* Set task 1:
Copy the stretch of the Bascand profile from "The shift to" through "I really like." word for word.
* Set task 2:
Using the Bascand profile, answer each question:
(a) Which company headhunted Bascand for a new role as head of strategy?
(b) How often does Bascand travel around the world to interview key figures in the trade?
(c) What return did Scottish Mortgage deliver in the last five years?
>> Begin Document section
The shift to investment began with AMP, which headhunted Bascand to fill a new role as head of strategy, and the die was cast.

There followed jobs setting up asset management units for AMP and Merrill Lynch in London, providing the ideal background for someone who might one day want to start his own fund management firm.

While Bascand regards himself as an economist and strategist more than a stock picker, he clearly relishes the detail in analysing investments.

“Every day you walk in, no matter how much you thought the day before you knew everything, you know very little. The challenge of the amount of information you have to read and digest in working out the prioritisation of that [investment] systematically, that’s what I really like.

“You have to become a very broad generalist to manage money, and be prepared to listen to other people an enormous amount.”

Fund managers are typically opinionated, forthright and prepared to trust their judgment in the face of contrary opinions. Bascand, while he expresses his views with understated care and precision, is cut from the same cloth, but not too much.

“[Fund managers] can be too opinionated,” he says. “I think the successful ones have a core philosophy, a core belief.”

As usual, Bascand is not making an idle remark. A keen student of what makes fund managers successful, he makes a point of travelling around the world every two years to interview key figures in the trade.

Ask him who he regards as the most inspiring and without hesitation he picks out James Anderson of Edinburgh-based fund manager Baillie Gifford.

Anderson, who returned to his flagship Scottish Mortgage Investment Trust in January after a six-month sabbatical, has seen his star soar alongside the trust’s returns. In the last five years alone, Scottish Mortgage returned 233 per cent as it outperformed its traditional rival Alliance to become the biggest listed investment trust in Britain.

A growth investor, Bascand shares Anderson’s affinity with the philosophy of US fund manager Thomas Rowe Price in the 1950s, as well as his interest in quantitative analysis and maths.
>> End Document section
>> Begin Available data
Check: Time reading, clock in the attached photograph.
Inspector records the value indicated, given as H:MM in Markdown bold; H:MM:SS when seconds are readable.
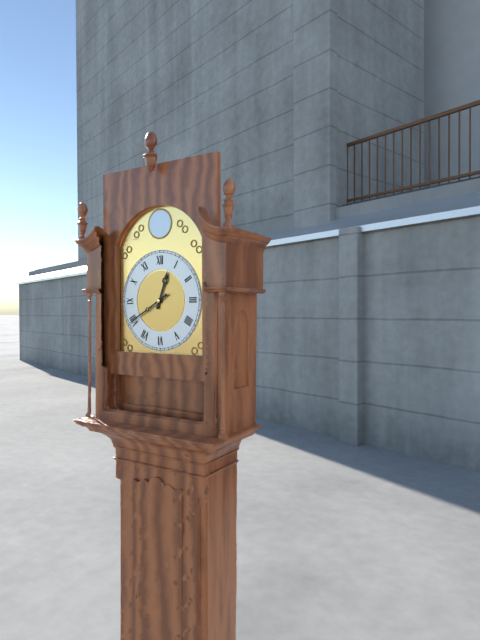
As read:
>> End Available data
* Full answer 1:
The shift to investment began with AMP, which headhunted Bascand to fill a new role as head of strategy, and the die was cast.

There followed jobs setting up asset management units for AMP and Merrill Lynch in London, providing the ideal background for someone who might one day want to start his own fund management firm.

While Bascand regards himself as an economist and strategist more than a stock picker, he clearly relishes the detail in analysing investments.

“Every day you walk in, no matter how much you thought the day before you knew everything, you know very little. The challenge of the amount of information you have to read and digest in working out the prioritisation of that [investment] systematically, that’s what I really like.

* Full answer 2:
(a) AMP
(b) Every two years
(c) 233 per cent